- _Records from a dataset_
════

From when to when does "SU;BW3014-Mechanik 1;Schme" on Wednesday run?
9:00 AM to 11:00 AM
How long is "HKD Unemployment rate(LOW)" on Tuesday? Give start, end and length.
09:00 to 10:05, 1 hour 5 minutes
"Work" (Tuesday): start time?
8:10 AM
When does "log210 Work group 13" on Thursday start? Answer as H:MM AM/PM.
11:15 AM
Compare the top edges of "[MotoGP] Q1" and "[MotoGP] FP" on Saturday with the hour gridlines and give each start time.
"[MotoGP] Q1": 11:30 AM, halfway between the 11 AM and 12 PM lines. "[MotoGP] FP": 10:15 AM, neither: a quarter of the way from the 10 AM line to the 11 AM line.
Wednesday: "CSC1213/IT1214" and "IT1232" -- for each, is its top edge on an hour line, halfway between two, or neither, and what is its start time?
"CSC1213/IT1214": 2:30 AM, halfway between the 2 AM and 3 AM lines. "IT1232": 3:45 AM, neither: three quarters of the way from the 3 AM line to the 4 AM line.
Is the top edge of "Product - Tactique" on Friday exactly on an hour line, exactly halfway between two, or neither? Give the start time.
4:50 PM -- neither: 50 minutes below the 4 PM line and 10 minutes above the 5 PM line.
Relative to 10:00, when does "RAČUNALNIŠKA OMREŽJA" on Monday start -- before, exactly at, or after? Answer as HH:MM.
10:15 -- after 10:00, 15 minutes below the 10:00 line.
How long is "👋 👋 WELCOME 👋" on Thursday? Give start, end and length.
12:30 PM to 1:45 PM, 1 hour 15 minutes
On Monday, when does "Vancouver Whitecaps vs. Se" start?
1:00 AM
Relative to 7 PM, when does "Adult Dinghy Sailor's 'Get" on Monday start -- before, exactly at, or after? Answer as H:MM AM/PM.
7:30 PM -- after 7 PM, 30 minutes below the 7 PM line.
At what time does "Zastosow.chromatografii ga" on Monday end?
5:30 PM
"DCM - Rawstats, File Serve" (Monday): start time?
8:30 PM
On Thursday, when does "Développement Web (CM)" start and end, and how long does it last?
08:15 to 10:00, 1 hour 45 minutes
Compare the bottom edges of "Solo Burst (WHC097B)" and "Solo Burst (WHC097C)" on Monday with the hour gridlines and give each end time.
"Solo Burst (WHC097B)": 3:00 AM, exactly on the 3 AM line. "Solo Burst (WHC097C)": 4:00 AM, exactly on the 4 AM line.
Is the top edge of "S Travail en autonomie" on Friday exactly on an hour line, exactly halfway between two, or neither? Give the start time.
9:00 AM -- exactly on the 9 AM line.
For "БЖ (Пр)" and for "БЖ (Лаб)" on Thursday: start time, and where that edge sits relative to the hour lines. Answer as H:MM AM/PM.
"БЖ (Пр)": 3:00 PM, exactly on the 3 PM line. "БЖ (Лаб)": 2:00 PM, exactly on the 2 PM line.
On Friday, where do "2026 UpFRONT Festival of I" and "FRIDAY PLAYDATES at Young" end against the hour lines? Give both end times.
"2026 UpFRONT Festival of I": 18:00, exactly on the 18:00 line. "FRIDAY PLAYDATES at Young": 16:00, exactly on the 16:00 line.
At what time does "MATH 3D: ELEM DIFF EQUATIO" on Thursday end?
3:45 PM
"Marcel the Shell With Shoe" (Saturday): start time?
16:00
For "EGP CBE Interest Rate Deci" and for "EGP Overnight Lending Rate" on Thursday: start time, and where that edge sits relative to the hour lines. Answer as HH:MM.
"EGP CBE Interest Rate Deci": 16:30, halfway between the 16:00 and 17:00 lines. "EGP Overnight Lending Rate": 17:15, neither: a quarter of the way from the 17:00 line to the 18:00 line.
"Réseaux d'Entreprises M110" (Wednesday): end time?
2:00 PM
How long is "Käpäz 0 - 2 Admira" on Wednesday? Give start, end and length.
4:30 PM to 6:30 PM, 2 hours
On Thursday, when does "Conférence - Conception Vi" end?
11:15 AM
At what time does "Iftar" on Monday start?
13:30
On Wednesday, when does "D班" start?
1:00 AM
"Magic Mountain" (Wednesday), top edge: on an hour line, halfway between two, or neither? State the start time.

════

- _OBJECTIVE_
Count the lines above that contain the string "sits", with case counting, and give only the number.

- _SOLUTION TO THIS PROBLEM_
2